__Texte fourni__.
★ ★ ★ ★ ★ ★ ★

Intervention de Marisol Touraine

Séance en hémicycle du 25 novembre 2014 à 15h00
Projet de loi de financement de la sécurité sociale pour 2015 — Assurance maladie

Marisol Touraine, ministre des affaires sociales, de la santé et des droits des femmes :

L’amendement proposé par le Gouvernement vise à rétablir la rédaction initiale de l’article 44, qui avait été adoptée par votre assemblée avant l’examen du texte par le Sénat. Ce dernier a adopté une rédaction prévoyant une expérimentation du dispositif proposé pendant deux ans. Je voudrais prendre quelques instants pour expliquer pourquoi la mesure proposée par le Gouvernement est nécessaire et pourquoi une expérimentation serait à la fois dénuée de sens et extrêmement difficile à mettre en place.

Le maintien de la rédaction actuelle, qui prévoit une expérimentation, aboutirait en réalité à vider de son contenu la disposition proposée par le Gouvernement. C’est bien ce qu’a fait le Sénat. Comme le rapporteur l’a dit à l’instant, l’objet de l’article 44 proposé par le Gouvernement n’est pas de sanctionner, de porter atteinte à la liberté de prescription des médecins, mais d’encourager de meilleures pratiques et donc de favoriser et soutenir les établissements qui s’engagent à développer des pratiques vertueuses.

Je sais très bien que des inquiétudes ont été exprimées par les fédérations d’établissements, notamment par les établissements dont les pratiques sont très particulières. Je pense aux centres de lutte contre le cancer, qui ont fréquemment recours à des produits figurant sur la liste en sus. Je veux le dire de la manière la plus claire et la plus ferme qui soit : il ne s’agit absolument pas d’entraver la liberté de prescription des médecins qui, face à certaines pathologies, peuvent avoir besoin de recourir à ces médicaments. Il s’agit simplement de réserver le recours à ces médicaments aux situations dans lesquelles cela est strictement nécessaire et d’orienter les comportements de façon à prescrire plus régulièrement d’autres médicaments.

★ ★ ★ ★ ★ ★ ★

__Données de compréhension de graphiques__.
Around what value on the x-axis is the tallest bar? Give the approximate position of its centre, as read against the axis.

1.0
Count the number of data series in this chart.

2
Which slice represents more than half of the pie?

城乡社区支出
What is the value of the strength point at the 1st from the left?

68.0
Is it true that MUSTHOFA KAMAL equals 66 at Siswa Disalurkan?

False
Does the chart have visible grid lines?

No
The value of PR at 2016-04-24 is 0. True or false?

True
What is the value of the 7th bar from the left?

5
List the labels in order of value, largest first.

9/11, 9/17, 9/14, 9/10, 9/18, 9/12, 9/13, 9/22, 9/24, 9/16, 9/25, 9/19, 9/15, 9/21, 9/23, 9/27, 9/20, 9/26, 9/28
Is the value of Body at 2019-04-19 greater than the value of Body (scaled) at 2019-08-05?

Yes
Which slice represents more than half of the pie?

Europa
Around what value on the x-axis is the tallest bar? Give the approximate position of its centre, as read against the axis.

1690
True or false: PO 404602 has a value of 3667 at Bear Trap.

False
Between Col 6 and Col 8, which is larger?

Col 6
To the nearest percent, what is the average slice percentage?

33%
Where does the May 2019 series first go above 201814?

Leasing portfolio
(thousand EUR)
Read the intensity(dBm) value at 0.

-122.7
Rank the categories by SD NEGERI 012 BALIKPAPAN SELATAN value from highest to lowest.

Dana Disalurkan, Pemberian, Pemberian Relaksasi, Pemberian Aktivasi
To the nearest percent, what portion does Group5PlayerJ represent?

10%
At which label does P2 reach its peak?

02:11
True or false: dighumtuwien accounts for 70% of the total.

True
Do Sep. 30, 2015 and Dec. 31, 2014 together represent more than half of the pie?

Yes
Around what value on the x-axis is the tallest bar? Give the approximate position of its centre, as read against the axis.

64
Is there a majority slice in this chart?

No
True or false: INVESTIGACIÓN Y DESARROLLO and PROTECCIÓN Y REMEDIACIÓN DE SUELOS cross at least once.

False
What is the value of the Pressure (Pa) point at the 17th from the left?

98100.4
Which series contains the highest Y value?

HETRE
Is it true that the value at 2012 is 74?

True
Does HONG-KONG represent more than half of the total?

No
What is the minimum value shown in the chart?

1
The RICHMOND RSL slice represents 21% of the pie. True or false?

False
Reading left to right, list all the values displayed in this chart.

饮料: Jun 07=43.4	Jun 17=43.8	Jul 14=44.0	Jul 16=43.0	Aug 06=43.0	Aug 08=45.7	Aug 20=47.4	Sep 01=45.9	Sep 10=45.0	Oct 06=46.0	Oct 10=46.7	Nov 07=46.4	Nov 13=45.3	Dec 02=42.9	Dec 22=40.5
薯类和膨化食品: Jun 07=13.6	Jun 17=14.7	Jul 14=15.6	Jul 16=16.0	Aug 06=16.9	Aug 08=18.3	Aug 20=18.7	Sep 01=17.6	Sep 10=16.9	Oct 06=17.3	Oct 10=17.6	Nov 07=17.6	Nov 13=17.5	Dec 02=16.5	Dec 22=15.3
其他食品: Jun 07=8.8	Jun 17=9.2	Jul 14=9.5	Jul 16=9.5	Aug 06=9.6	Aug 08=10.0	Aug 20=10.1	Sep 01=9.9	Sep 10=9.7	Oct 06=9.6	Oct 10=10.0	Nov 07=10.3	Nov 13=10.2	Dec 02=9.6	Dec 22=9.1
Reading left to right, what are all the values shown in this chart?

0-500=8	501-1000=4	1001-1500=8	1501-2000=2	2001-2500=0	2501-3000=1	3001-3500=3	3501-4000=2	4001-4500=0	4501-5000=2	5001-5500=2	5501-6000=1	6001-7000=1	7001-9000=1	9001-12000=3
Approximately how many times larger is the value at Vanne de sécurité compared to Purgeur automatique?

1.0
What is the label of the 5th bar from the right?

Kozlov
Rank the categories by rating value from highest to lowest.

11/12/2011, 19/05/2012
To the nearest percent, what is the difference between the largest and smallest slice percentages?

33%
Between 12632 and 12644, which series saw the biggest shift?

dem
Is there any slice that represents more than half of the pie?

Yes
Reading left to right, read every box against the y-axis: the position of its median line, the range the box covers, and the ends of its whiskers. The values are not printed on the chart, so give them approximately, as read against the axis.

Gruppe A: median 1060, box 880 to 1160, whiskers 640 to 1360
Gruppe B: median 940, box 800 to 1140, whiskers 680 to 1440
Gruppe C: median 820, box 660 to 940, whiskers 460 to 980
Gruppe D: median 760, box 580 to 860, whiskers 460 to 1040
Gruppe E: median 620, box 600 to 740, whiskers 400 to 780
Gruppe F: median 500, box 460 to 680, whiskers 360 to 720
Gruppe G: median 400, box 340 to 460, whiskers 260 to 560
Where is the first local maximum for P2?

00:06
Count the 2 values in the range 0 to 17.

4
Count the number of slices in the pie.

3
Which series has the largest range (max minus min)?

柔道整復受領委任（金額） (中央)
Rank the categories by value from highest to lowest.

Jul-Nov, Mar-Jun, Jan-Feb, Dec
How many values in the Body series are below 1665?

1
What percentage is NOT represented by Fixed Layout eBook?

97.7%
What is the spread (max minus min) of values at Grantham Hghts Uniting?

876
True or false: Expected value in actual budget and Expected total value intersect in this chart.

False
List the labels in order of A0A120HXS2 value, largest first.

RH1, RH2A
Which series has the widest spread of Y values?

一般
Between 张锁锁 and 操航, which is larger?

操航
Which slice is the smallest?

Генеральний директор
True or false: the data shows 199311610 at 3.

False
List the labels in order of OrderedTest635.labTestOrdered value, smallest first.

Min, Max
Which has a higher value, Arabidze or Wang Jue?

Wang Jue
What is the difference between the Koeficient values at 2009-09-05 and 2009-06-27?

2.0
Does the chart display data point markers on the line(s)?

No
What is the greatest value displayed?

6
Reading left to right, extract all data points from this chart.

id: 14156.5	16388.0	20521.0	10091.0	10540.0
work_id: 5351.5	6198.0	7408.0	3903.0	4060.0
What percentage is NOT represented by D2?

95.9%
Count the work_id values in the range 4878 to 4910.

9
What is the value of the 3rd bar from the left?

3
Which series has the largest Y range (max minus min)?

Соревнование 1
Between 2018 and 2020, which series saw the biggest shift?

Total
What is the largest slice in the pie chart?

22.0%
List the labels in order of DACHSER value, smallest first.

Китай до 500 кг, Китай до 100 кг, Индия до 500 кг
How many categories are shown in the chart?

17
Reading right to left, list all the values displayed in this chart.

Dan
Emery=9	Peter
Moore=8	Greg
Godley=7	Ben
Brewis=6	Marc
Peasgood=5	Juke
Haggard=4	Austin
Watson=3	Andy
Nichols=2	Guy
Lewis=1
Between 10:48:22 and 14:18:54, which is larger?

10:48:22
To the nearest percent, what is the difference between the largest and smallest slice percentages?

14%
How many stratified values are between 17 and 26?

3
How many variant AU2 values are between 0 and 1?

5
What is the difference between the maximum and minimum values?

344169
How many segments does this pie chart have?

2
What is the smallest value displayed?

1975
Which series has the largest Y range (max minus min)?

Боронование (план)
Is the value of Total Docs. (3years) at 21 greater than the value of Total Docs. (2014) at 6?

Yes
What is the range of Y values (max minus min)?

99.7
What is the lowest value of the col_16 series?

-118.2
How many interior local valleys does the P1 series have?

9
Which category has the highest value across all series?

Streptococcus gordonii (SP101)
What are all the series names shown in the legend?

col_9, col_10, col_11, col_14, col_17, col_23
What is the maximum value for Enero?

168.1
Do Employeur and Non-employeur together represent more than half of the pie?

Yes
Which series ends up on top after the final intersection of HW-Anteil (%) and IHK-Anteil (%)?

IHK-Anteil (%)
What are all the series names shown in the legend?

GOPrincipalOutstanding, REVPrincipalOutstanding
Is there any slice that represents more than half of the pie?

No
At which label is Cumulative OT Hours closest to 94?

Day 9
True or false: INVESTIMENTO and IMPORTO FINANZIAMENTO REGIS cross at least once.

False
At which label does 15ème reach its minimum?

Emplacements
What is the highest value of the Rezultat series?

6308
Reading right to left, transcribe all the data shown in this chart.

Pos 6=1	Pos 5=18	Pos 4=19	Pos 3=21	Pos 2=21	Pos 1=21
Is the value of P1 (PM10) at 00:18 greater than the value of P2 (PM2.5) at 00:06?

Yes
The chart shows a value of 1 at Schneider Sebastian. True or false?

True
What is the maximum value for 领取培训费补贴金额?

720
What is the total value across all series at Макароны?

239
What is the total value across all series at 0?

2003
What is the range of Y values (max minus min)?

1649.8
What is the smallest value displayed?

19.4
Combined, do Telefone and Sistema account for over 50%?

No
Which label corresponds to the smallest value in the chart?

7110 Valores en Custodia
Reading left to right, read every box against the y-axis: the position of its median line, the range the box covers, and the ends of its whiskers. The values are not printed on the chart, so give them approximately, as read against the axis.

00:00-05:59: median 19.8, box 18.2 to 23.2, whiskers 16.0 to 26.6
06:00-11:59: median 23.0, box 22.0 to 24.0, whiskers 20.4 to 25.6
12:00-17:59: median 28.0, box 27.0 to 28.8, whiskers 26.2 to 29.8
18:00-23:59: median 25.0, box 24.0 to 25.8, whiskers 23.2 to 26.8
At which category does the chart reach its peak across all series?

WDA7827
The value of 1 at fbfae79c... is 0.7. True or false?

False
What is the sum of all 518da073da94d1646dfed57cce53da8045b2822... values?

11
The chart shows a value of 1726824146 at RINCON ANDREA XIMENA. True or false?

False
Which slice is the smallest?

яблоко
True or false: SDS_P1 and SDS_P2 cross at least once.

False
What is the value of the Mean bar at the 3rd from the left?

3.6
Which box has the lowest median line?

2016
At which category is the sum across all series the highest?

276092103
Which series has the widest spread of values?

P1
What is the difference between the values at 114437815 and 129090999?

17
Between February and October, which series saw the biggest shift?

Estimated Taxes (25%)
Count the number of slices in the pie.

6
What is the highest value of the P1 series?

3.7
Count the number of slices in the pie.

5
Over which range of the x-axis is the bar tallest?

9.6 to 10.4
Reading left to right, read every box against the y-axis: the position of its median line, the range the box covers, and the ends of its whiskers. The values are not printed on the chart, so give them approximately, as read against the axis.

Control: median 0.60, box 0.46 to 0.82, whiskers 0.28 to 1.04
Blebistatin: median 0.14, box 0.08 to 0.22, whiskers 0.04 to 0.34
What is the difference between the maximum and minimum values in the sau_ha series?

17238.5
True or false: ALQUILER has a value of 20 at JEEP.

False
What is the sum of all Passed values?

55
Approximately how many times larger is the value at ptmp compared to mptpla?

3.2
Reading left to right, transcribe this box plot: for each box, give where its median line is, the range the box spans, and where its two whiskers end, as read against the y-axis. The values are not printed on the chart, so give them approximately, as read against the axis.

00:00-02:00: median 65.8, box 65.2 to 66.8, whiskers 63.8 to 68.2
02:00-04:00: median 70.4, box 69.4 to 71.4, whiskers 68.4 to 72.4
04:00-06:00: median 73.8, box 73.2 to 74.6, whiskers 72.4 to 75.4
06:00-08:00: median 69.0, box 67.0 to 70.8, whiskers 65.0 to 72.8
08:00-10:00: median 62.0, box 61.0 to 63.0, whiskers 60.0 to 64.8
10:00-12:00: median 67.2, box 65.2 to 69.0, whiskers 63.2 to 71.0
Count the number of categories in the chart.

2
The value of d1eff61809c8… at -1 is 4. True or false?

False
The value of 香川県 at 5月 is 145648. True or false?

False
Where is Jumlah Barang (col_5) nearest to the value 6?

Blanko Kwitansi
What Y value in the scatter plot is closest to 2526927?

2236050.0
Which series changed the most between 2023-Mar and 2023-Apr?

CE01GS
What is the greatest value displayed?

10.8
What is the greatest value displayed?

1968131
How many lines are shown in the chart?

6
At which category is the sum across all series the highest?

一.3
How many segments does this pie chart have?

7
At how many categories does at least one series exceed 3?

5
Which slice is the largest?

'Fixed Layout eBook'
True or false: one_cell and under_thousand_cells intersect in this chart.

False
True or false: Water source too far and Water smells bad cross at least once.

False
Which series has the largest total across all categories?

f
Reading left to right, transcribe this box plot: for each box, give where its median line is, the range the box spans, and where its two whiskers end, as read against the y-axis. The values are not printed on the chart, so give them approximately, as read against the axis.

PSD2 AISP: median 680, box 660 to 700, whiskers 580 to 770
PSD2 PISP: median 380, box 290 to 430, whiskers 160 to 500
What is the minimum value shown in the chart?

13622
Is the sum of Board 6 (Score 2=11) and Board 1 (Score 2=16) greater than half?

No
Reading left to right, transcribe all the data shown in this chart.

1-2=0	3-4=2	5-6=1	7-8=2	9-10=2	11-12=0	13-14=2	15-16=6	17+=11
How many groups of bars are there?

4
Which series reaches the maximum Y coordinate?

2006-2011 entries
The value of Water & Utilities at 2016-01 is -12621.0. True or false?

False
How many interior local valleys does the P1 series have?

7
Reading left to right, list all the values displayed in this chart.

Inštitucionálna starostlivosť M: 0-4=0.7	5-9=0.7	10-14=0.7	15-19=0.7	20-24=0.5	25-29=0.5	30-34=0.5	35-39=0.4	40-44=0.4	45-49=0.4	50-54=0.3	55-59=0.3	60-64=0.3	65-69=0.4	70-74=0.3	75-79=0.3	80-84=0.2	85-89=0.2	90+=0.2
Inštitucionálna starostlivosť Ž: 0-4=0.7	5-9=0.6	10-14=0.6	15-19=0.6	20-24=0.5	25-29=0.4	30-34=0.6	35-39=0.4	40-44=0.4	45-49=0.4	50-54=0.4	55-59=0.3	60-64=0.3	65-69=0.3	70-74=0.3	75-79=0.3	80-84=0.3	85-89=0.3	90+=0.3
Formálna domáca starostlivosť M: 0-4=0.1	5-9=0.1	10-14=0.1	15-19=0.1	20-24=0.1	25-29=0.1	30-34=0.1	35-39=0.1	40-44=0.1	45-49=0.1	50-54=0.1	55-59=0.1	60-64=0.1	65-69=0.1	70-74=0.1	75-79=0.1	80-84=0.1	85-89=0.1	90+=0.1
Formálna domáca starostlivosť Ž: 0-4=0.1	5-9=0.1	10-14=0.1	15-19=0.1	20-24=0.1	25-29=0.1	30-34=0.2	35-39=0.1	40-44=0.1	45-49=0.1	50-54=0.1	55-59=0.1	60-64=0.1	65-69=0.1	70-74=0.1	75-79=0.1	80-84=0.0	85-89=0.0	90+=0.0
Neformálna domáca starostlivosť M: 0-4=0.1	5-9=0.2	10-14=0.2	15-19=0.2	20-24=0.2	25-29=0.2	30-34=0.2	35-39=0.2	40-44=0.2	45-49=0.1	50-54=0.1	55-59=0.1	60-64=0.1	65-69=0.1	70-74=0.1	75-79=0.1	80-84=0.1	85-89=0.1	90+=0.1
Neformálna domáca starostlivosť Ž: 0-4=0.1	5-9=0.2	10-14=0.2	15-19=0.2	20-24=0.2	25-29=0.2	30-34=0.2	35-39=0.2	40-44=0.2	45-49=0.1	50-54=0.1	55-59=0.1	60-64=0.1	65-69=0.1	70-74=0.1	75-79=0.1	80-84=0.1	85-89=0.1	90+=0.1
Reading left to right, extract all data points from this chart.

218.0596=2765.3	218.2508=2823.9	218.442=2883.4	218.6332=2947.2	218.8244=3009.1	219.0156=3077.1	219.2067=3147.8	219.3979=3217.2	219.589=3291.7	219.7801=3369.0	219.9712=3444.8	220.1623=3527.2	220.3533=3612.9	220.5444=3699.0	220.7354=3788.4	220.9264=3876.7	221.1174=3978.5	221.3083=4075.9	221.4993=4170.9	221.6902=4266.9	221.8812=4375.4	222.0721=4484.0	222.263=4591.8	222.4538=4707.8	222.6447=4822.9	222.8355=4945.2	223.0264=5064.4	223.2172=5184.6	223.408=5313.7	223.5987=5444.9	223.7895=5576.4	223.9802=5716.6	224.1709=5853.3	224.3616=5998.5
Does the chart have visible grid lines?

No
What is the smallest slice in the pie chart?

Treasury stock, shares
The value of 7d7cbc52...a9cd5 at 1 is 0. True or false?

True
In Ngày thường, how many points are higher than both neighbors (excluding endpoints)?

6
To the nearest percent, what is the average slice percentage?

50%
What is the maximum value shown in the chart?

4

★ ★ ★ ★ ★ ★ ★

Prolongez l'intervention sur l'article 44 du financement de la sécurité sociale pour 2015 en reprenant juste après sa dernière phrase.

__Réponse__.
Cette mesure doit permettre de réaliser une économie de l’ordre de 35 millions d’euros par an, qui ne provient pas des sanctions ou des désincitations proposées, mais de la réorientation des comportements. Les gains financiers résultent donc simplement du fait que des comportements vertueux seront progressivement adoptés.

J’entends bien les préoccupations de certains, qui proposent de commencer par une période d’expérimentation afin de voir comment les choses se passent et, le cas échéant, d’ajuster le dispositif. À première vue, cette démarche paraît attractive et de bon sens. Cependant, elle ne peut pas prospérer dans les délais annoncés.

Tout d’abord, une expérimentation met du temps à s’engager, parce qu’il faut en déterminer les terrains, les modalités, les mécanismes d’évaluation. On peut le regretter, mais décider d’une expérimentation annonce un travail de plusieurs mois – en général, autour de douze mois. Au final, en pratique, une expérimentation de deux ans ne sera effective qu’entre six et huit mois, ce qui rend difficile d’en tirer des leçons.

En outre, le travail serait compliqué car on ne sait pas très bien sur quelles bases seraient choisis les établissements qui réaliseraient l’expérimentation. Si l’on ne veut pas choisir et qu’on expérimente dans l’ensemble des établissements, alors autant généraliser tout de suite la mesure ! S’il devait y avoir des difficultés, nous en tirerions les leçons et reverrions le dispositif dans le cadre d’un prochain PLFSS. Mais si l’expérimentation doit être pratiquée par certains établissements de santé, alors comment les sélectionner ? Choisirait-on les établissements vertueux ? Dans ce cas, les résultats de l’expérimentation seraient biaisés. S’en remettrait-on au hasard ? Quels critères seraient pris en compte ? Choisirait-on certaines catégories d’établissements, par exemple les centres de lutte contre le cancer ? Mais pourquoi ceux-là plutôt que d’autres ? Aucun critère annonçant une expérimentation particulièrement efficace ne s’impose de façon spontanée ou évidente.

Pour toutes ces raisons, le Gouvernement a déposé cet amendement visant à rétablir la rédaction initiale de l’article 44, telle qu’elle avait été adoptée par votre assemblée à l’issue de la première lecture.